[[ SOURCE MATERIAL open ]]

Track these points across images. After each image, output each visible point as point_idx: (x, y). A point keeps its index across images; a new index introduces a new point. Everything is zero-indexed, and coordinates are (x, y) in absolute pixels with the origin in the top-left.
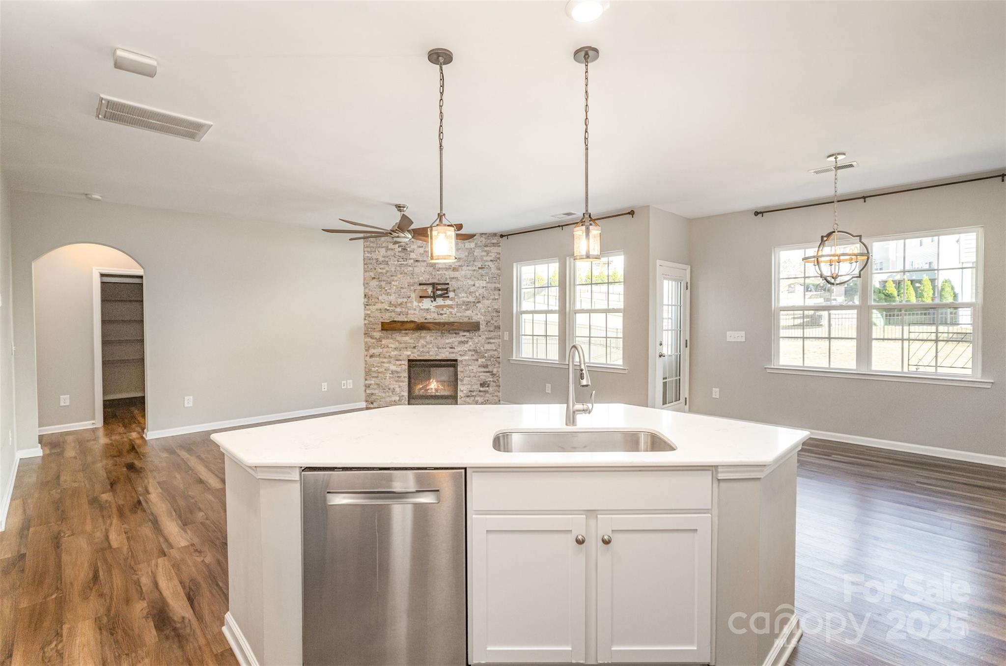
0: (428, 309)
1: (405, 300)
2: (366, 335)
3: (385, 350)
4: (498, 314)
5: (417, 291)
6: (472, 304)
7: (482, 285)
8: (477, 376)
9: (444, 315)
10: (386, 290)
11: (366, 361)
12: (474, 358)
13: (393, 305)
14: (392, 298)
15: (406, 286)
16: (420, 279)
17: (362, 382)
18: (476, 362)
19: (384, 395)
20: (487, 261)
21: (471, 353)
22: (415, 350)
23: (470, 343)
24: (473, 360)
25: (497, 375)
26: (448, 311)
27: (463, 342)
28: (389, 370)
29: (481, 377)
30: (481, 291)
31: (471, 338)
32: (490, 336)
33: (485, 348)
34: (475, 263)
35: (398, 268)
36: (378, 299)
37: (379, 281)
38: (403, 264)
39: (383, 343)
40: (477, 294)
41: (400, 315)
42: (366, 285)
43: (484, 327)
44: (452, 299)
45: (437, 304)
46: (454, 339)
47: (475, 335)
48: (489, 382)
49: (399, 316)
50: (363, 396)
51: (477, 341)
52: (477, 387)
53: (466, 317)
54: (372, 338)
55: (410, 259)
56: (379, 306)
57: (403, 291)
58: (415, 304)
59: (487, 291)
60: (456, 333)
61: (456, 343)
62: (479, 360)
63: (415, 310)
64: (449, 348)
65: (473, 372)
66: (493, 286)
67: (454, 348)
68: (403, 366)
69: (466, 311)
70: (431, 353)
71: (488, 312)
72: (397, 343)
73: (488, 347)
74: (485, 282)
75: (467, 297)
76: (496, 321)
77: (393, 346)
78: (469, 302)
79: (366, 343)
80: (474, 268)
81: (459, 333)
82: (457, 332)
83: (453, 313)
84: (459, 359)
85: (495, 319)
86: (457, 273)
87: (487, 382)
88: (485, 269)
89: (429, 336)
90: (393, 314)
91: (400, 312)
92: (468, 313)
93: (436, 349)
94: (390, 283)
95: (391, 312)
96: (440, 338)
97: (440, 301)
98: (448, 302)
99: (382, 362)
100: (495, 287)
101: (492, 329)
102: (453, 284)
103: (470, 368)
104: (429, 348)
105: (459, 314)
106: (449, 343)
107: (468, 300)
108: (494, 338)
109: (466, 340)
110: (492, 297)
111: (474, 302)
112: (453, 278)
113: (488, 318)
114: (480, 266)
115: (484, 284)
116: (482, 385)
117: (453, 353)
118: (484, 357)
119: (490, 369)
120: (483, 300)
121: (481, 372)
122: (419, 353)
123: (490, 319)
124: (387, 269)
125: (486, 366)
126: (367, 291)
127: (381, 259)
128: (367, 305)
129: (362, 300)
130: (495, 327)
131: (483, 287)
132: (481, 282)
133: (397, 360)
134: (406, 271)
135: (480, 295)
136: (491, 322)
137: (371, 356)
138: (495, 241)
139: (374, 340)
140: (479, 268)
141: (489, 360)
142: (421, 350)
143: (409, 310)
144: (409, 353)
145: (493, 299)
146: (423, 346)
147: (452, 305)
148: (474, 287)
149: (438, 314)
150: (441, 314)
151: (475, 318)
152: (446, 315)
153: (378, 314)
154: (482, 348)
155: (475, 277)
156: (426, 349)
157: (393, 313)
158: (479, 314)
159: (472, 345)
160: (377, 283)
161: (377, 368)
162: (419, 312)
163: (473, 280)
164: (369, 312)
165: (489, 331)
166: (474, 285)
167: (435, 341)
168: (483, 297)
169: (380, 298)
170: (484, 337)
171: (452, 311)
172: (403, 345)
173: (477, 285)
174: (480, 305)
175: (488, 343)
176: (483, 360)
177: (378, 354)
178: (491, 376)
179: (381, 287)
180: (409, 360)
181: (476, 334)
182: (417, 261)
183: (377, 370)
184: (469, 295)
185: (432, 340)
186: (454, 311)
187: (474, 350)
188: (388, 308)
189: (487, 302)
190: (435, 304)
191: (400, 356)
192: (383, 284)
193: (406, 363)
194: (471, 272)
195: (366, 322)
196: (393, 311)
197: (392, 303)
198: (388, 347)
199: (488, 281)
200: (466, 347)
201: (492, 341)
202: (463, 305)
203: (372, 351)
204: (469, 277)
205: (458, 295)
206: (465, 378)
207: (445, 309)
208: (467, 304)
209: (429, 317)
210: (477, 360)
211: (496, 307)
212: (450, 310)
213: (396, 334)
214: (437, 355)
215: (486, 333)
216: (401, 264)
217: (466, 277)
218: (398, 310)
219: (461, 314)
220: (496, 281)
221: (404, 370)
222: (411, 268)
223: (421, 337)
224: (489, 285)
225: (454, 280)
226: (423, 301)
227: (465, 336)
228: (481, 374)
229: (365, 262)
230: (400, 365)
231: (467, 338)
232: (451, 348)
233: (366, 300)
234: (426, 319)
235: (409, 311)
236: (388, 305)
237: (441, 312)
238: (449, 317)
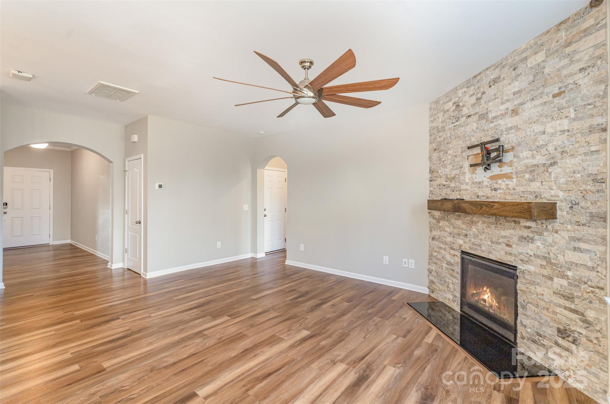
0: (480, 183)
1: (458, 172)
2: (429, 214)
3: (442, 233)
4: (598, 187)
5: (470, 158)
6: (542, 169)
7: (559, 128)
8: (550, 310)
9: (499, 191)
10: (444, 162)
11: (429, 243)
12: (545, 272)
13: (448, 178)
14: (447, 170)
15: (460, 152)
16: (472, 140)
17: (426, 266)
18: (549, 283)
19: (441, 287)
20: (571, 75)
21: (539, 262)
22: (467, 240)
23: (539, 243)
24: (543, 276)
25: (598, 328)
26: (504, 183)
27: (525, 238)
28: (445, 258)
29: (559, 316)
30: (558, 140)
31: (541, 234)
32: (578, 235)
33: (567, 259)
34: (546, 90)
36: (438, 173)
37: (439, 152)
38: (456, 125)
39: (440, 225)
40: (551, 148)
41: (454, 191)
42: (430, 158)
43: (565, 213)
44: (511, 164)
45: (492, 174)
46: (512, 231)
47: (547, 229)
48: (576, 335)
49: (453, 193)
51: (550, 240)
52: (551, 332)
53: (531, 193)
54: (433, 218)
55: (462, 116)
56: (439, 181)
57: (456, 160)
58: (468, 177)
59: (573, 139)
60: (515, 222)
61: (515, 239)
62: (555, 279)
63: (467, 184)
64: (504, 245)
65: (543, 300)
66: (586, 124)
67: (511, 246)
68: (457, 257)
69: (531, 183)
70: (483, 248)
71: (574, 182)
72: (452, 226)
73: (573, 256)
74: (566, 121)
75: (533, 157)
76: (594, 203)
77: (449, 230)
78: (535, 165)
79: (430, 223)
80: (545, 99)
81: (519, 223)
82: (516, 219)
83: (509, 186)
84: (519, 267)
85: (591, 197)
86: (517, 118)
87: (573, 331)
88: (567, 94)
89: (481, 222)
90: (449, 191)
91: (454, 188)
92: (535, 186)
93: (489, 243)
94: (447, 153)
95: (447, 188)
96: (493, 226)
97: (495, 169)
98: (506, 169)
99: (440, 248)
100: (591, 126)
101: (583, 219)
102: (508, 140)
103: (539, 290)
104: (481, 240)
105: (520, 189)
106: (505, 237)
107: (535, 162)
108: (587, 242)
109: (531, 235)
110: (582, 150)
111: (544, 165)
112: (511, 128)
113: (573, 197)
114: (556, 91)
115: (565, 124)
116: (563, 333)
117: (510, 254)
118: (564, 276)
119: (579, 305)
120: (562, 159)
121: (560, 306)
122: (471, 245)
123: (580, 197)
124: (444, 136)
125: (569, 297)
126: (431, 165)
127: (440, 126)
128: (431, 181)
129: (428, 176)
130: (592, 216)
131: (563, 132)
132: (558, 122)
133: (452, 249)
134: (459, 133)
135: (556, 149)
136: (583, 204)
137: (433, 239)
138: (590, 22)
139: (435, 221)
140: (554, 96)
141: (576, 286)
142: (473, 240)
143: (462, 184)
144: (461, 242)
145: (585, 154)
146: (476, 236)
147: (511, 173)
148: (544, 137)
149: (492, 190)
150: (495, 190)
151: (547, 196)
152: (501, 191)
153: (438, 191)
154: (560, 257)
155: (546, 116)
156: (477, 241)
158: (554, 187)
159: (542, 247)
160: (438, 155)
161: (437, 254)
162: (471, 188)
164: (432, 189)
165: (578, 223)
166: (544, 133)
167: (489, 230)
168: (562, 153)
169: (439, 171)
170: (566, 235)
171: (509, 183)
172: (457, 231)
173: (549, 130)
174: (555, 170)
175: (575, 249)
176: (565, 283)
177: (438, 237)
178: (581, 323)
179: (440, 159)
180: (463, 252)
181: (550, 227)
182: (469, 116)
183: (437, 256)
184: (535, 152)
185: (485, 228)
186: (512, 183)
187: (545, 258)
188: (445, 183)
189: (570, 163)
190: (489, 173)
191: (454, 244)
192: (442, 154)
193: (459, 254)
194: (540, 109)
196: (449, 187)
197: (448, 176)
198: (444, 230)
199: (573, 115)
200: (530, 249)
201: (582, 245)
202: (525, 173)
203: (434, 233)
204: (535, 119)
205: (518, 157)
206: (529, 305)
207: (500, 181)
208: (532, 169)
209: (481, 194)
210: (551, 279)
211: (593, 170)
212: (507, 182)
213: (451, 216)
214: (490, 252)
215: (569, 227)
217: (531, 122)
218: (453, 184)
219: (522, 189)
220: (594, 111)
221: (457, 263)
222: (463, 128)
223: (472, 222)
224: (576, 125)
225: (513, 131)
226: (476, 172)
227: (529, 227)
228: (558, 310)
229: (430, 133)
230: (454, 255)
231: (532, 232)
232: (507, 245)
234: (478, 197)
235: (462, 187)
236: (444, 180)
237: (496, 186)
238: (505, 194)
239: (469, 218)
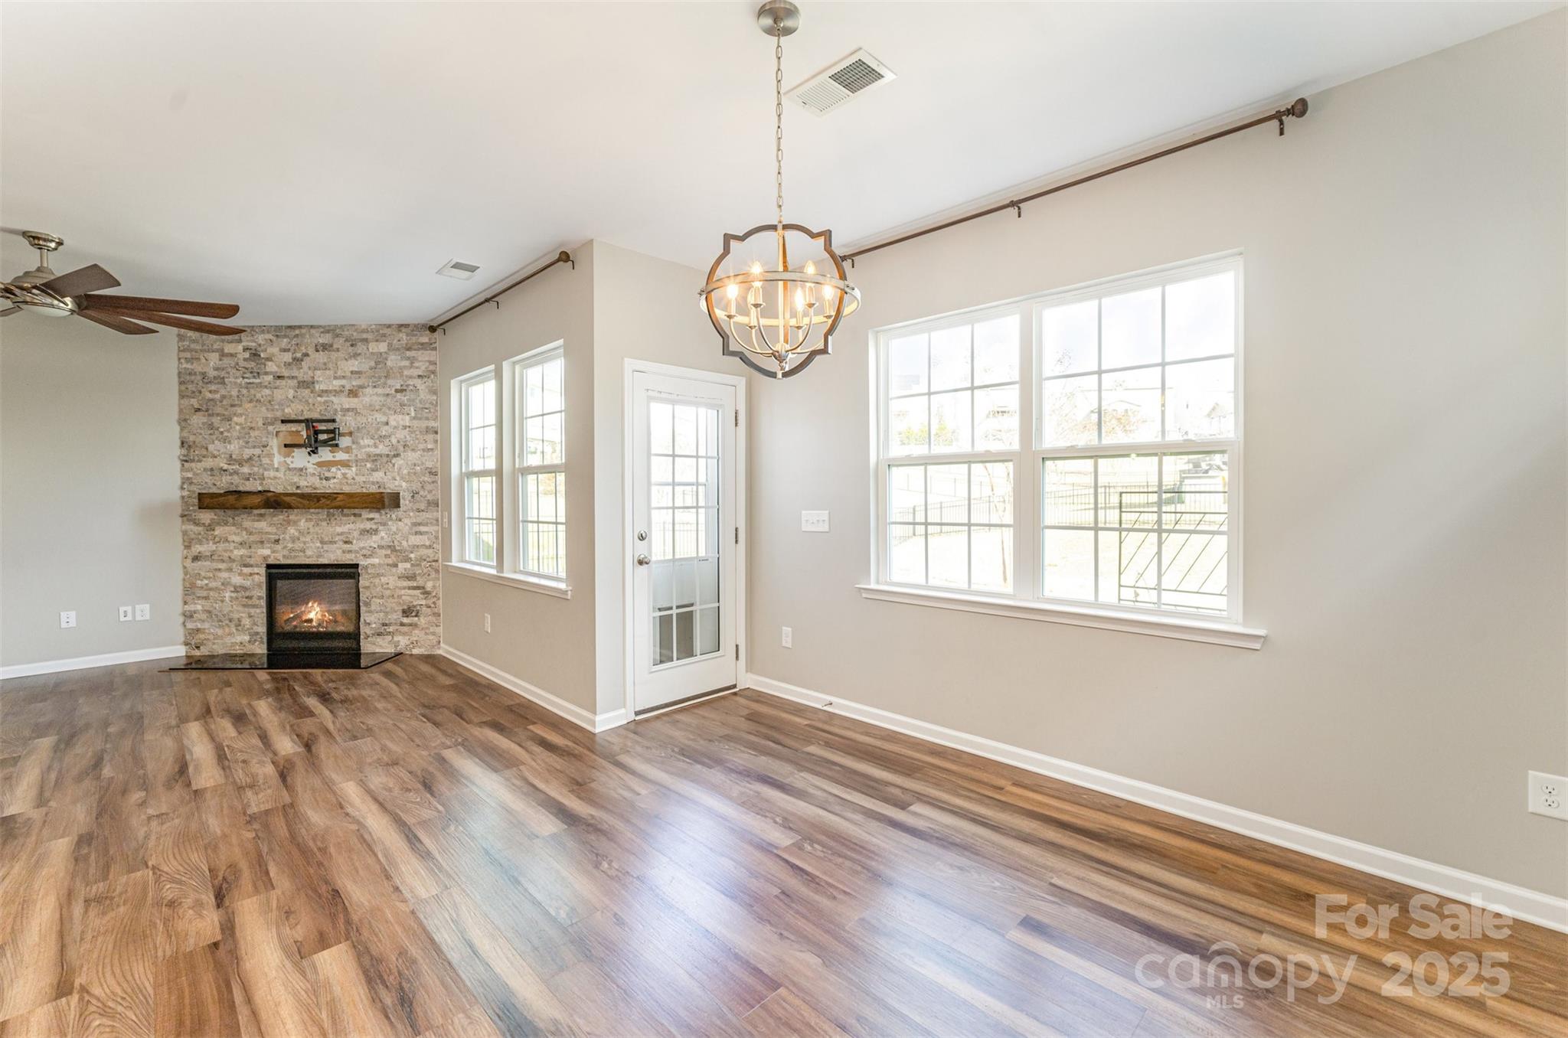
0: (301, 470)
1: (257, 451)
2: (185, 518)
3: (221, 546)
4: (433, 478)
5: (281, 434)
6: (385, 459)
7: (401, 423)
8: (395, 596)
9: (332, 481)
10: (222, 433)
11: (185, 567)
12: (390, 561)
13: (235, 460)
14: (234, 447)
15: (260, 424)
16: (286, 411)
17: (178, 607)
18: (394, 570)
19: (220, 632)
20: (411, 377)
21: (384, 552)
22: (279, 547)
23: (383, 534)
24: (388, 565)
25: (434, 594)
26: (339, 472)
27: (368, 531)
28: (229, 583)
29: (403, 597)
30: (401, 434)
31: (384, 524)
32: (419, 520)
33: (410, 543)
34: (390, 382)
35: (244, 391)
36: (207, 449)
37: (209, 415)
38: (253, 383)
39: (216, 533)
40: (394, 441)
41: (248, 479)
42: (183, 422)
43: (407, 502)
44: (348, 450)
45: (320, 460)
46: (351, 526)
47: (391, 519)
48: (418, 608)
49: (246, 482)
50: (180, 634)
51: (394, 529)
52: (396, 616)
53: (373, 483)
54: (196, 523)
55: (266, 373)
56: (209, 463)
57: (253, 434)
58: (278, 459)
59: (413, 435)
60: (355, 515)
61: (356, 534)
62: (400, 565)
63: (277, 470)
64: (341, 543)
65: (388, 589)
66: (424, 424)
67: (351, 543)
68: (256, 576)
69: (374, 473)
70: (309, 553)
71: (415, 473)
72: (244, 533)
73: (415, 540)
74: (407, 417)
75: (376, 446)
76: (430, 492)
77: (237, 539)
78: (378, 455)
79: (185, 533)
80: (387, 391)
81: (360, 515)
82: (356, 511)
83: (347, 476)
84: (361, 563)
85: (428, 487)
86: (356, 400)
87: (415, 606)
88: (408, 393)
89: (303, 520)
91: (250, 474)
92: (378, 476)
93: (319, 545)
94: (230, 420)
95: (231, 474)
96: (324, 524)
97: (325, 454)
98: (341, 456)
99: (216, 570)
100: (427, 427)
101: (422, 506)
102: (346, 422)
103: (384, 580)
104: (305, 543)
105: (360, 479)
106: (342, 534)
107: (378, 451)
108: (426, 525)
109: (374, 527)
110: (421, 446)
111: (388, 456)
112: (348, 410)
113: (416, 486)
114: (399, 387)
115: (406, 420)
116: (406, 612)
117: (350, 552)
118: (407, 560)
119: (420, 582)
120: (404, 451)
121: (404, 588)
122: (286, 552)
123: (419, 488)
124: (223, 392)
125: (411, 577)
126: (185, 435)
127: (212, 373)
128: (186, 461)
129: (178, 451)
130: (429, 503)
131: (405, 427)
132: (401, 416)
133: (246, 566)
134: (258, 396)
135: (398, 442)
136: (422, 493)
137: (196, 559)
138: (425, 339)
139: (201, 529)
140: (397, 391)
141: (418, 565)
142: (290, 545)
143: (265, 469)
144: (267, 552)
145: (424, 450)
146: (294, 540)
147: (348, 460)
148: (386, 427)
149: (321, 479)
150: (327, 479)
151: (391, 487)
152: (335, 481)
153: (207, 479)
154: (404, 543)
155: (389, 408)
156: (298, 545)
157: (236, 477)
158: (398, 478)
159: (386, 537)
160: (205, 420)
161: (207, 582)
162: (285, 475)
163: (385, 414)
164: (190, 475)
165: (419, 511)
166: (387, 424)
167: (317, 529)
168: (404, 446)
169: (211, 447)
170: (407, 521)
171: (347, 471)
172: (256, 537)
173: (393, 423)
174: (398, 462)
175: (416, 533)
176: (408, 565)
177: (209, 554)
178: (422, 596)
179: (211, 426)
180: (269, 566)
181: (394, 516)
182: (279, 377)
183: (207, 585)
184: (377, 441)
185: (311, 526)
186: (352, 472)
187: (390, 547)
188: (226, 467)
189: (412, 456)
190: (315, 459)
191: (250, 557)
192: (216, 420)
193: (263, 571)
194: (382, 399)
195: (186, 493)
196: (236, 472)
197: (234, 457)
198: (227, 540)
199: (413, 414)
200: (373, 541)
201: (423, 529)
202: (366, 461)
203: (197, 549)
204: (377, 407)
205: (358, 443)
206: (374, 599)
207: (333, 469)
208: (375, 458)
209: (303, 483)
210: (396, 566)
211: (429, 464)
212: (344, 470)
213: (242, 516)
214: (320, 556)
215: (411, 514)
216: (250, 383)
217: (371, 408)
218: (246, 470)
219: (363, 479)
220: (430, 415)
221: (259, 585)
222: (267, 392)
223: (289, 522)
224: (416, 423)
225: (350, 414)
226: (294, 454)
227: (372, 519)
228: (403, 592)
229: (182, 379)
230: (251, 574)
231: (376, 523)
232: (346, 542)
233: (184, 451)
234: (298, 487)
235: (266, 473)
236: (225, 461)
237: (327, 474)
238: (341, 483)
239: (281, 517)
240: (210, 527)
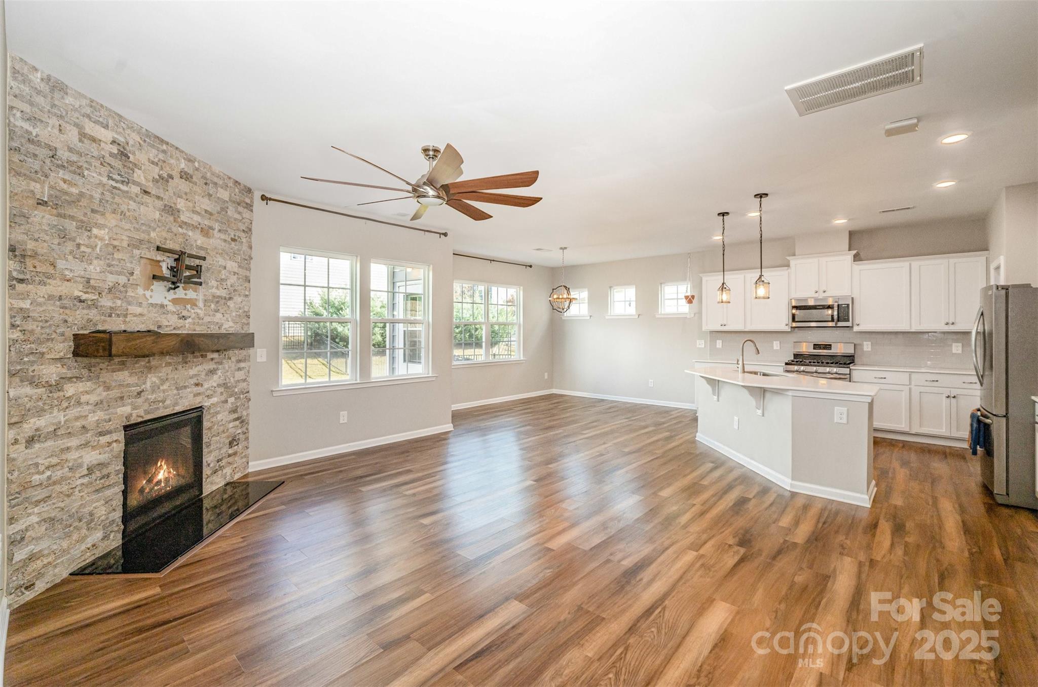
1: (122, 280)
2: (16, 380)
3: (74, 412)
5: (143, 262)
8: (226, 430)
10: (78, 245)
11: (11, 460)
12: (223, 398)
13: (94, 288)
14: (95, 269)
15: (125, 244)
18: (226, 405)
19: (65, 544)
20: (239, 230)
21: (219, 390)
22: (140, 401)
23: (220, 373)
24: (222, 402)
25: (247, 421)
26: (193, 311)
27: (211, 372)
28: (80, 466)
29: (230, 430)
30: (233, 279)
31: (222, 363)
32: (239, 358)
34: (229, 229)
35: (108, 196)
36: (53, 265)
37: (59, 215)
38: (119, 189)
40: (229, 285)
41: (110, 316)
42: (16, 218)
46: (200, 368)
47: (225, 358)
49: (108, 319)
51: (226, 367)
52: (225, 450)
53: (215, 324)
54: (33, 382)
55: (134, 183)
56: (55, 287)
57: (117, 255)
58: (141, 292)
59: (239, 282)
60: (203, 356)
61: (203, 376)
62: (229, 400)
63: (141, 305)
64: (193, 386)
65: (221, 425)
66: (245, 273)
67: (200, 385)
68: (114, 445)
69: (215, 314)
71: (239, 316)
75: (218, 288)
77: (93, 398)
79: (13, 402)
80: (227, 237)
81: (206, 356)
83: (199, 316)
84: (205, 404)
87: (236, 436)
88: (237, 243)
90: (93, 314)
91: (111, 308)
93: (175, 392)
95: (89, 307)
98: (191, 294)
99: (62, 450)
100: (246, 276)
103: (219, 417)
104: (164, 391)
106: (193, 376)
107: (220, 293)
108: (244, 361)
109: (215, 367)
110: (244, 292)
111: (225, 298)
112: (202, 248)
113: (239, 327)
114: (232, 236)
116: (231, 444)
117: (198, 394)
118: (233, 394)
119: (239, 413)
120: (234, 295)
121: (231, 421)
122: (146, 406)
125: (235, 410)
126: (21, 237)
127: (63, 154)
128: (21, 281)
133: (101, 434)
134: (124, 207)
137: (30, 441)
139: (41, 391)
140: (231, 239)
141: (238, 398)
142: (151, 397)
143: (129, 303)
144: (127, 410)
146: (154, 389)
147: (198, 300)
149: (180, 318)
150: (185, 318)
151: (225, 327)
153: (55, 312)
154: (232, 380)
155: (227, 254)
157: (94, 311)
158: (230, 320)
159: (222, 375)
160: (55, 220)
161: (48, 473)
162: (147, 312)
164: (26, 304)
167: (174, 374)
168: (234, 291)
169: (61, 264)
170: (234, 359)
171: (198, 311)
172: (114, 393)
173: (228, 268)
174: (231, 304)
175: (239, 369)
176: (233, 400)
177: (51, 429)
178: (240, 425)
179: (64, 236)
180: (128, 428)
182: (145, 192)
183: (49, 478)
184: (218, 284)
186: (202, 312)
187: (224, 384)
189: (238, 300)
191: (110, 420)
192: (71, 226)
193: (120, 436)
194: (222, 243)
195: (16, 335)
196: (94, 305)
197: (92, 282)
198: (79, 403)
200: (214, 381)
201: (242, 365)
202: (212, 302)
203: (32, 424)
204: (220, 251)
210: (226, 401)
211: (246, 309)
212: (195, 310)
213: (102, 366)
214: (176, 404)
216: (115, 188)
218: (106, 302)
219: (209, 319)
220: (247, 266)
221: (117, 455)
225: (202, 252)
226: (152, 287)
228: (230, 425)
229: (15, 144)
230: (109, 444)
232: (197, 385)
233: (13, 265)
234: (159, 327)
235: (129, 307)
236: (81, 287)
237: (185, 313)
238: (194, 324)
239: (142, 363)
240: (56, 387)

[[ SOURCE MATERIAL closed ]]

→ **WORK TASK**
Convert the lines from the start of the records through the line containing "0: (428, 309)" into a JSON list of strings, one string per line, with blank lines omitted and both ends included. Leave the pictures out of the answer.

→ **WRITTEN RESPONSE**
[
  "Track these points across images. After each image, output each visible point as point_idx: (x, y). A point keeps its index across images; a new index introduces a new point. Everything is zero-indexed, and coordinates are (x, y) in absolute pixels with the origin in the top-left.",
  "0: (428, 309)"
]